Un giorno, nella Foresta di Thillay, Vyāghrapāda (व्याघ्र vyāghra=Tigre, पाद pāda=Piede) trovò uno Śiva
Liṅga.
Si dirà che oggi di Śiva Liṅga, la pietra a forma di
uovo venerata come pene di Śiva, se ne trovano a bizzeffe, di ogni materiale,
foggia e dimensioni, ma all'inizio quel nome era riservato ai frammenti di una
stella caduta nel fiume Narmada migliaia e migliaia di anni fa.
Pietre rare, insomma.
Vyāghrapāda lo prese come un segno divino e per
celebrare l'evento miracoloso pensò di celebrare un rito.
Ci voleva dell'acqua e guarda caso proprio lì vicino c'era una
fonte.
Ci volevano anche dei fiori e la foresta ne era piena, ma quando
cercò di raccoglierli migliaia e migliaia di api si gettarono su di lui.
Le api indiane sono assai selvagge, e grosse come
dita.
Spaventato dai ronzii "Piede di Tigre" optò per una fuga
onorevole.
Ma non si diede per vinto: era uno guerriero!
Si mise seduto, calmò mente e respiro e cominciò a recitare il
mantra di Śiva: "OṂ NAMAḤ ŚIVĀYA OṂ NAMAḤ ŚIVĀYA OṂ NAMAḤ ŚIVĀYA...".
Si sa che Śiva, che vuol dire "il Benigno", accoglie
ogni richiesta dei devoti, anche la più assurda, e visto che Vyāghrapāda, per
poter resistere alle punture delle api assassine, chiese zampe, mani e
occhi di tigre e il Naṭarāja lo accontentò, donandogli, giacché
c'era, anche una bella coda lunga fino a terra.
La cerimonia ebbe inizio, il nostro Yogin cadde in Samadhi ed il
Dio della Danza apparve tra gli alberi, mostrando per la prima volta ad un
essere umano, i passi della Tāṇḍava, la creazione e della distruzione.
Nel luogo dell'apparizione, dove oggi sorge il Tempio
di Chidambaram, si riunirono i prima Siddha (Patañjāli, Tirumular, Boghanathar)
i creatori dello Haṭḥayoga,la Danza degli Dei, e questo, a me, da un po' da
pensare sul reale significato delle api, dei fiori, degli occhi di tigre...
Nella Chāndogya Upaniṣad, la più antica Upaniṣad dei Veda,
credo, si parla della Madhu Vidyā, o conoscenza del miele, un
insieme di pratiche legate al suono e alla vibrazione.

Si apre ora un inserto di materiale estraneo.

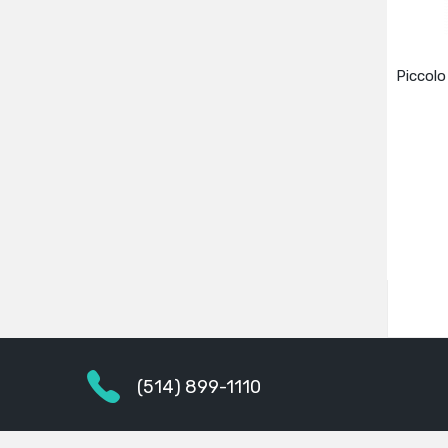
Piccolo
(514) 899-1110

Le api, per la Chāndogya Upaniṣad, sono le lettere dei Veda, e i
fiori sono il risultato da acquisire, la realizzazione, o l'identità con
Brahma.
Analizzare tutti i simboli con le nostre menti di
occidentali acculturali è pericoloso.
È vero che i Siddha erano esseri umani come noi e che
le strutture mentali nostre e dei nostri avi sono assai simili, ma la mente
moderna è complicata, tende a cibarsi della suggestione dell'immagine per
adornarla di parole lette sui libri.
Loro invece, i Siddha, lavoravano sul corpo e
intendevano il corpo come carne, pensiero e spirito insieme.
Ad occhio, se le api sono le parole dei Veda, la
storia di Vyāghrapāda ci confonde un po' le idee:
Se i Veda sono la conoscenza e, insieme, la maniera per realizzarla,
la conoscenza, perché le lettere con cui sono scritti - le api -ci
impediscono di "raccogliere i fiori"?
Non potrebbe essere che la comprensione letterale, intellettuale, sia,
ad un certo punto della pratica yoga, da considerarsi un ostacolo?
Che fa Vyāghrapāda per poter cogliere i fiori?
Si mette a praticare il mantra di Śiva e poi chiede di
avere mani, piedi e occhi di tigre.
Non potrebbe essere che sia questo l’insegnamento
celato nella storiella di “Piede di Tigre”?
“Per ottenere la conoscenza bisogna mutare la
percezione visiva e la qualità del movimento riappropriandoci,
coscientemente, della nostra natura animale”.